### WHAT YOU HAVE TO DO
Reproduce the following entries exactly, leaving nothing out.

Stored dataset items:
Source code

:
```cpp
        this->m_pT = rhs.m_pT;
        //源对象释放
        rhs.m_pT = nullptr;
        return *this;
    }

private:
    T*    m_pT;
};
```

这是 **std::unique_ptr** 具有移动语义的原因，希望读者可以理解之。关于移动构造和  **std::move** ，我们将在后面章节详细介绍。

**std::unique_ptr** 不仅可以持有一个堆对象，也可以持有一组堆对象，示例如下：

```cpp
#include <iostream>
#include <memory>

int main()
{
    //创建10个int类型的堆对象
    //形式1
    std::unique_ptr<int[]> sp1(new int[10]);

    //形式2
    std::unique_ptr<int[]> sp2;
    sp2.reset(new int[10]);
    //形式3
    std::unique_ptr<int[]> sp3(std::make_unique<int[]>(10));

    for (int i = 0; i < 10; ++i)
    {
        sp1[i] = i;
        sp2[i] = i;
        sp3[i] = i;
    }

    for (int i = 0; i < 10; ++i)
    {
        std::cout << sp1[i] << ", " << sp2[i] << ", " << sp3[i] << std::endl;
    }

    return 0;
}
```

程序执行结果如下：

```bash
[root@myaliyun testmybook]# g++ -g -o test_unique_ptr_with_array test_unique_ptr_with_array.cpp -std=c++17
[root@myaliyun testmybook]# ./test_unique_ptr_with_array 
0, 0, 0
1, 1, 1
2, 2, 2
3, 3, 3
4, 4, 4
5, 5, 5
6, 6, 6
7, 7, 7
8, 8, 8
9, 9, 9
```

### SOLUTION BELOW
Source code

:
```cpp
        this->m_pT = rhs.m_pT;
        //源对象释放
        rhs.m_pT = nullptr;
        return *this;
    }

private:
    T*    m_pT;
};
```

这是 **std::unique_ptr** 具有移动语义的原因，希望读者可以理解之。关于移动构造和  **std::move** ，我们将在后面章节详细介绍。

**std::unique_ptr** 不仅可以持有一个堆对象，也可以持有一组堆对象，示例如下：

```cpp
#include <iostream>
#include <memory>

int main()
{
    //创建10个int类型的堆对象
    //形式1
    std::unique_ptr<int[]> sp1(new int[10]);

    //形式2
    std::unique_ptr<int[]> sp2;
    sp2.reset(new int[10]);
    //形式3
    std::unique_ptr<int[]> sp3(std::make_unique<int[]>(10));

    for (int i = 0; i < 10; ++i)
    {
        sp1[i] = i;
        sp2[i] = i;
        sp3[i] = i;
    }

    for (int i = 0; i < 10; ++i)
    {
        std::cout << sp1[i] << ", " << sp2[i] << ", " << sp3[i] << std::endl;
    }

    return 0;
}
```

程序执行结果如下：

```bash
[root@myaliyun testmybook]# g++ -g -o test_unique_ptr_with_array test_unique_ptr_with_array.cpp -std=c++17
[root@myaliyun testmybook]# ./test_unique_ptr_with_array 
0, 0, 0
1, 1, 1
2, 2, 2
3, 3, 3
4, 4, 4
5, 5, 5
6, 6, 6
7, 7, 7
8, 8, 8
9, 9, 9
```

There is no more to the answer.